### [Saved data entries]
----------------------------------------

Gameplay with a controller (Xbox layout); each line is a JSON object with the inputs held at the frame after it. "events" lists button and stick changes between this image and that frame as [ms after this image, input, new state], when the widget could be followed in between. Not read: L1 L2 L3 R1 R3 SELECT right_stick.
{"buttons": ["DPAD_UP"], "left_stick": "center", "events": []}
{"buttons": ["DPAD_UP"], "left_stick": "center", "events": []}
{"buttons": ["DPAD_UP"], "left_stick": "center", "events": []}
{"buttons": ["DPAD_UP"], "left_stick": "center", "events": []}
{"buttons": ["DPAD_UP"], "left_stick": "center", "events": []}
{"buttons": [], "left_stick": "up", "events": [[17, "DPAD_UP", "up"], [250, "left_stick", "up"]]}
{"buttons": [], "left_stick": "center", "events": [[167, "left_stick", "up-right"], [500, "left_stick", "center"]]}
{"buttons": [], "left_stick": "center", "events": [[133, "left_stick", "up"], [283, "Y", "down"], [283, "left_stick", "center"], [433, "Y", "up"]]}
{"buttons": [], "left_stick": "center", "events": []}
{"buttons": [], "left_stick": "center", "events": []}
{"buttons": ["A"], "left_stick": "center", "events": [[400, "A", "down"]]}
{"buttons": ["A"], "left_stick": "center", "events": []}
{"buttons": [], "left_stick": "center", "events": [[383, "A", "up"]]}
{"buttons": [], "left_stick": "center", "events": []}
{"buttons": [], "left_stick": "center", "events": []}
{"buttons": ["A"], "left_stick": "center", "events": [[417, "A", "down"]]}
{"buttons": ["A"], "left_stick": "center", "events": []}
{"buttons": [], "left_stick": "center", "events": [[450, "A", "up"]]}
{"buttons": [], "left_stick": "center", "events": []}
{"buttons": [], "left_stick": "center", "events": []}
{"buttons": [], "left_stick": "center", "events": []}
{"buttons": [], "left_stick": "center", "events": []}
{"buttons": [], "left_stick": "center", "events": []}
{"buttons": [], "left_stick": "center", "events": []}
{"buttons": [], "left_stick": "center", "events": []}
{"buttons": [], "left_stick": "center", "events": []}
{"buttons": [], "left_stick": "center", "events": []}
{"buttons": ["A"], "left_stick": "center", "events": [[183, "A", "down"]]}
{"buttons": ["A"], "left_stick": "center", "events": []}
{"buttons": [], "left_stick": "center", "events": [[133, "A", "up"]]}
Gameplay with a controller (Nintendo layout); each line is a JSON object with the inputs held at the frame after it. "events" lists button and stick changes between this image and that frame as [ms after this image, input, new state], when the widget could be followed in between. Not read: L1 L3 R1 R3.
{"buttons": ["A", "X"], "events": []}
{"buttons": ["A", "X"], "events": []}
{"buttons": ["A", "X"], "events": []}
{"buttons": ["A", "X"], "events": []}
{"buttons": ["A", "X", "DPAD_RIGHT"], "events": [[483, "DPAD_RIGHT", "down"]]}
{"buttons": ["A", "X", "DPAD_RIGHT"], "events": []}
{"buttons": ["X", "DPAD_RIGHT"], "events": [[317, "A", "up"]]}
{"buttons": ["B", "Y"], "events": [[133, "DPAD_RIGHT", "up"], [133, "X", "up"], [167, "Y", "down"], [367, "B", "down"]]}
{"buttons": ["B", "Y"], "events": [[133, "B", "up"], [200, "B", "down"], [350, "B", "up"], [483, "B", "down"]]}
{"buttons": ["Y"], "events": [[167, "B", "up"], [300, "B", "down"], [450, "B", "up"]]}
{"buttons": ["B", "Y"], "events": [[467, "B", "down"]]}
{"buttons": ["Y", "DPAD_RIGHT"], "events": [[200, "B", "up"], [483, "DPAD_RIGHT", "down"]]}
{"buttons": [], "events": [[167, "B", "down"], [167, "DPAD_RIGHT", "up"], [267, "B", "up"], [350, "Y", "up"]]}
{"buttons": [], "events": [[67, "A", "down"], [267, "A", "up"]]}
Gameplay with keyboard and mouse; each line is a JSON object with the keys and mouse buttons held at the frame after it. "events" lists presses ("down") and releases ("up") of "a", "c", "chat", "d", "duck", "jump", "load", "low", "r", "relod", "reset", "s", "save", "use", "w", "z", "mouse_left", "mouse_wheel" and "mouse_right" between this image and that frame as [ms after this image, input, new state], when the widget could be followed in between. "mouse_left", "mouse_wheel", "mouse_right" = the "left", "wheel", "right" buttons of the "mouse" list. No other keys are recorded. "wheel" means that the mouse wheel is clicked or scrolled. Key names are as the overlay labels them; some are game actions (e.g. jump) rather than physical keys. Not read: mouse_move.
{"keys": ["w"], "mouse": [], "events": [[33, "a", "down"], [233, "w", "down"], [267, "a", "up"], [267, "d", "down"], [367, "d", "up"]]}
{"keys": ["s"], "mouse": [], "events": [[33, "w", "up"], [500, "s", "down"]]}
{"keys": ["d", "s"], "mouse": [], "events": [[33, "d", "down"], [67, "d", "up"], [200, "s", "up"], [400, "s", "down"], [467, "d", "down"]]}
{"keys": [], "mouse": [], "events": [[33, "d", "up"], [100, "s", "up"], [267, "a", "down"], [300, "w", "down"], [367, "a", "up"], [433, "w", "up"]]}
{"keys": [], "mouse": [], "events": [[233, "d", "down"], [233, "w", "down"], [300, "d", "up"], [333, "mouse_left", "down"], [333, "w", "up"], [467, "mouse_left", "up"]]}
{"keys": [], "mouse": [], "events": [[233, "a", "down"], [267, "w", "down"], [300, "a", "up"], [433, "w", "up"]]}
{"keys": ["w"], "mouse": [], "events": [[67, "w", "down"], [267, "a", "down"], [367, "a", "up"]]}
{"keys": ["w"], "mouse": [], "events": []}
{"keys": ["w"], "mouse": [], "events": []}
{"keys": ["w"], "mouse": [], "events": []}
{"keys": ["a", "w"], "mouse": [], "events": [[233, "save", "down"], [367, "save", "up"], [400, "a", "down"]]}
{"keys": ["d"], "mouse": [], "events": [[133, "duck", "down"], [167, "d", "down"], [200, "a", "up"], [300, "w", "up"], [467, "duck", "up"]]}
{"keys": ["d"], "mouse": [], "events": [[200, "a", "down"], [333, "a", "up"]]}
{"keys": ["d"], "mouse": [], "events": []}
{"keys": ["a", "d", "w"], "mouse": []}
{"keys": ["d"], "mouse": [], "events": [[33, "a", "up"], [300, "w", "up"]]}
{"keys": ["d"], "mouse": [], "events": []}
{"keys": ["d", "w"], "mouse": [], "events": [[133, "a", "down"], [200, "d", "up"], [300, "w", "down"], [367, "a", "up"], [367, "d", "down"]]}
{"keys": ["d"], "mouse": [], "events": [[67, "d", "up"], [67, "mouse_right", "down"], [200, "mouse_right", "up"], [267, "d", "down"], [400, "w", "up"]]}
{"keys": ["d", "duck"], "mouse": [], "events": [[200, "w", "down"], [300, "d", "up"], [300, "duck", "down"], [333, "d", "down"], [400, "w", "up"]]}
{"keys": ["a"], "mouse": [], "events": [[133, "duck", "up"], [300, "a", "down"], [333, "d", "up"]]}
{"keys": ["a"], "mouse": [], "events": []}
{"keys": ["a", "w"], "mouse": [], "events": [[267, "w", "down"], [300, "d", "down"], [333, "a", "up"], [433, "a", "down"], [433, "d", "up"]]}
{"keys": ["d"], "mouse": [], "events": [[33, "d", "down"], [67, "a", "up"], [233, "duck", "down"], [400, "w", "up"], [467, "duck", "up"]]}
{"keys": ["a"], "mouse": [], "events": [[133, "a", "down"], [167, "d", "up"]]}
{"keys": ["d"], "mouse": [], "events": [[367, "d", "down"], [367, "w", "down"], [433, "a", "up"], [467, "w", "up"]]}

----------------------------------------

### [Exercise requirements]
The string "controller" may appear in lines of the entries above. Say how many such lines there are, as a number only.

### [Exercise answer]
2